All records are to be restated word for word, with pictures excluded.

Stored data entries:
┄┄┄┄┄┄
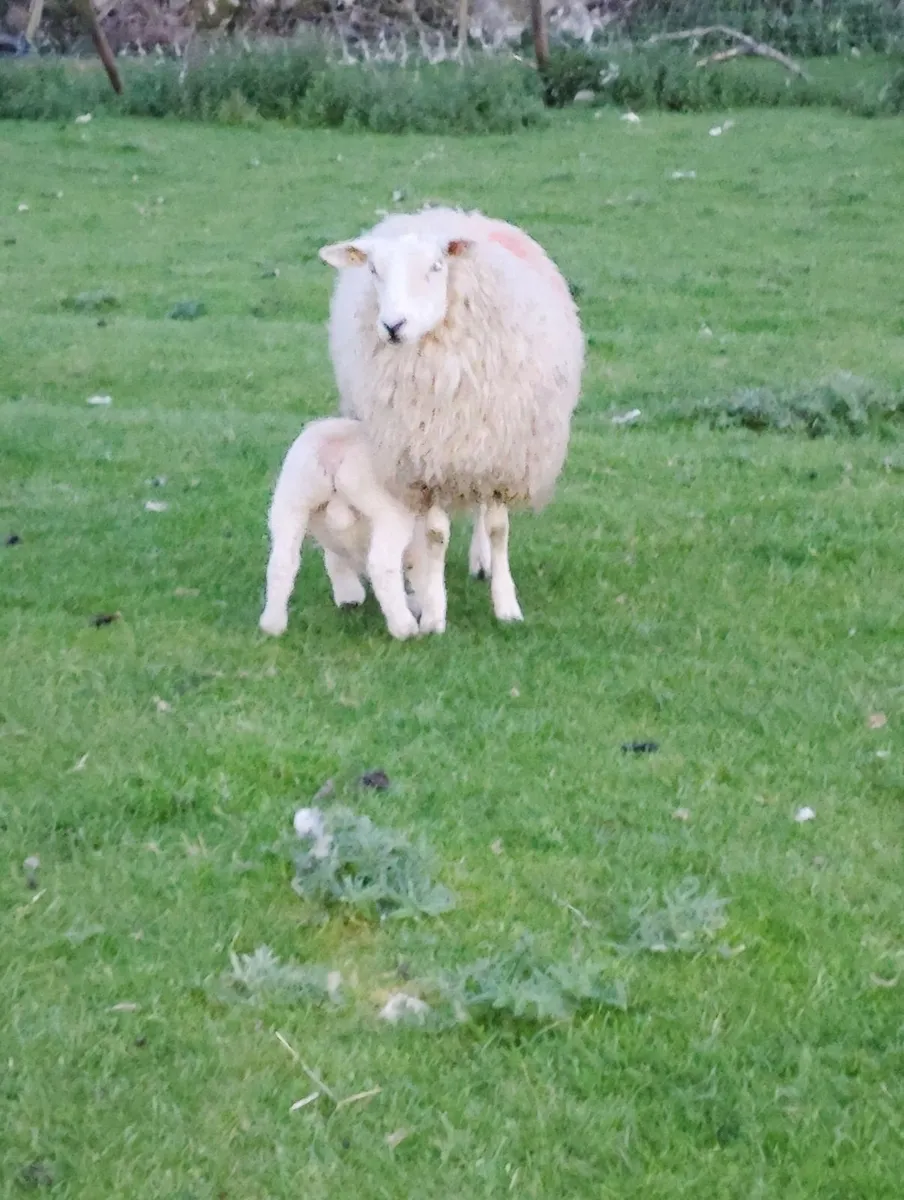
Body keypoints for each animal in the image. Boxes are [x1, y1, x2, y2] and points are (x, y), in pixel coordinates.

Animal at [259, 416, 441, 641]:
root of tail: (334, 448)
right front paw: (432, 619)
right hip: (387, 508)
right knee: (382, 564)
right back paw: (404, 628)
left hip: (291, 500)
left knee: (282, 562)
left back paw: (272, 624)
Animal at [319, 206, 584, 631]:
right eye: (374, 269)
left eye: (436, 266)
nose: (393, 326)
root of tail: (444, 213)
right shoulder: (427, 462)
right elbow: (435, 534)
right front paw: (433, 610)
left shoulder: (501, 456)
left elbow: (498, 528)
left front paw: (506, 605)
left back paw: (483, 562)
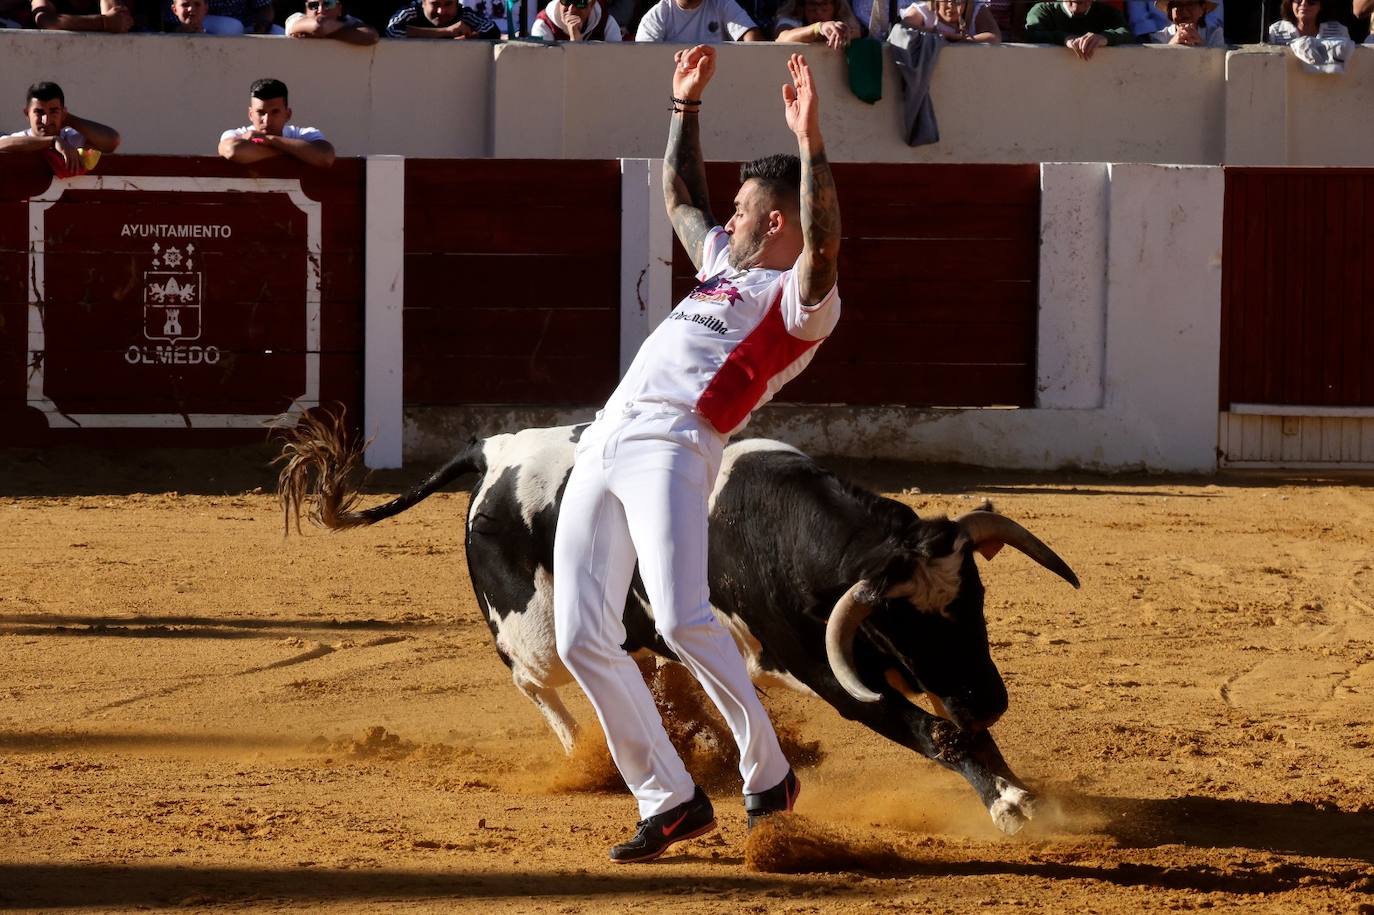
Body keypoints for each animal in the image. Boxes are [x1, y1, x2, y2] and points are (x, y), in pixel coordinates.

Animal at [276, 417, 1082, 829]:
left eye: (974, 603)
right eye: (904, 624)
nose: (992, 697)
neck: (777, 529)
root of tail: (496, 451)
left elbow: (960, 730)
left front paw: (1017, 789)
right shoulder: (828, 672)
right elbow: (935, 732)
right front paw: (1009, 803)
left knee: (641, 672)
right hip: (532, 628)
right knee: (538, 680)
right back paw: (584, 756)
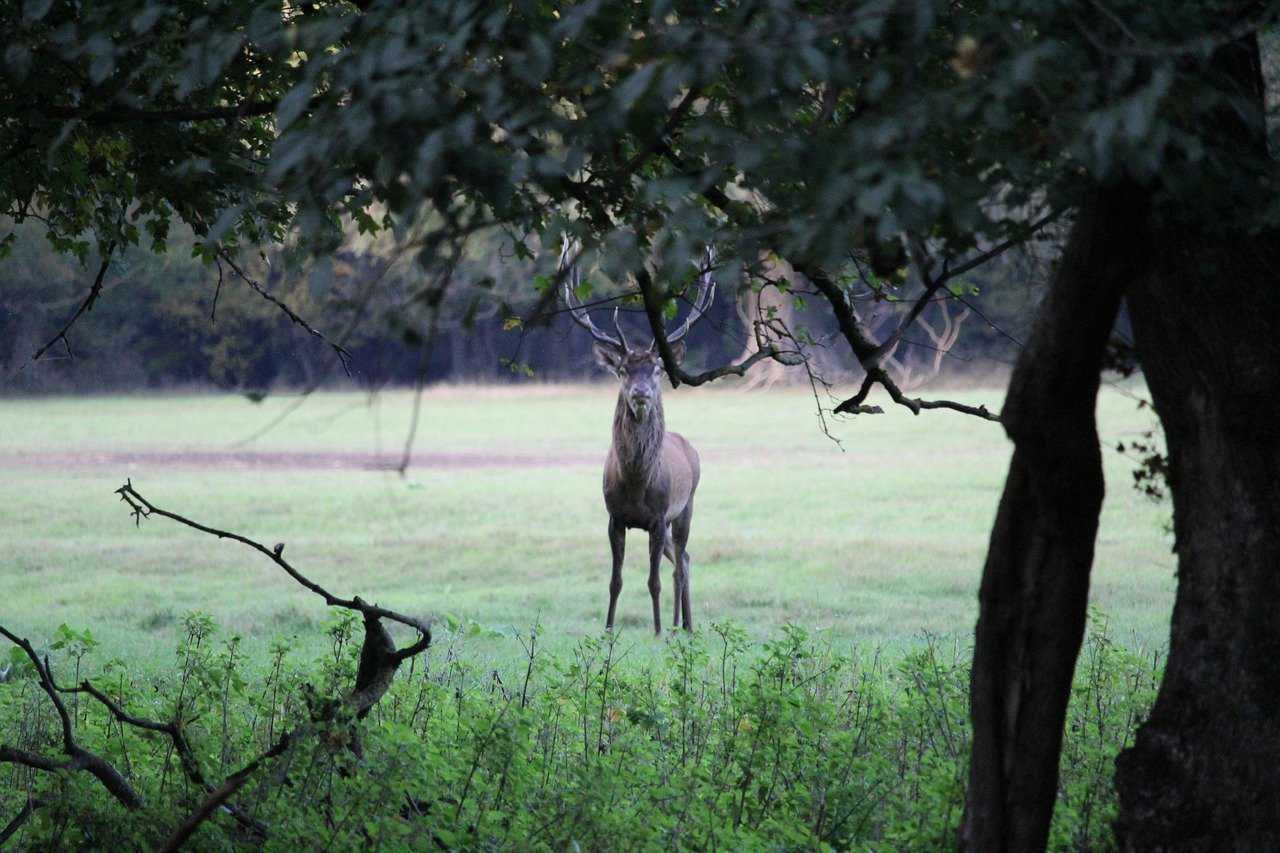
┄┄┄┄┄┄
Exercise answer:
Body keypoints for each animal in the image. Boxes are [x1, y1, x2, y2] and points are (x, y), in pixel coordinates.

Animal at [259, 416, 441, 641]:
root of tail: (334, 448)
right front paw: (432, 619)
right hip: (387, 508)
right knee: (382, 564)
right back paw: (404, 628)
left hip: (291, 500)
left knee: (282, 562)
left back paw: (272, 624)
Animal at [319, 206, 584, 631]:
right eye: (374, 269)
left eye: (436, 266)
nose: (393, 326)
root of tail: (444, 213)
right shoulder: (427, 462)
right elbow: (435, 534)
right front paw: (433, 610)
left shoulder: (501, 456)
left elbow: (498, 528)
left front paw: (506, 605)
left back paw: (483, 562)
Body keypoints for each animal in the image. Boxes are [x1, y1, x2, y2] and points are (x, y), in pixel coordinates.

Animal at [276, 417, 1082, 829]:
left eye: (974, 603)
right eye: (904, 624)
nose: (992, 697)
neck: (777, 529)
root of tail: (496, 451)
left elbow: (960, 730)
left front paw: (1017, 789)
right shoulder: (828, 672)
right elbow: (935, 732)
right front paw: (1009, 803)
left knee: (641, 672)
right hip: (532, 628)
right knee: (538, 680)
right back paw: (584, 756)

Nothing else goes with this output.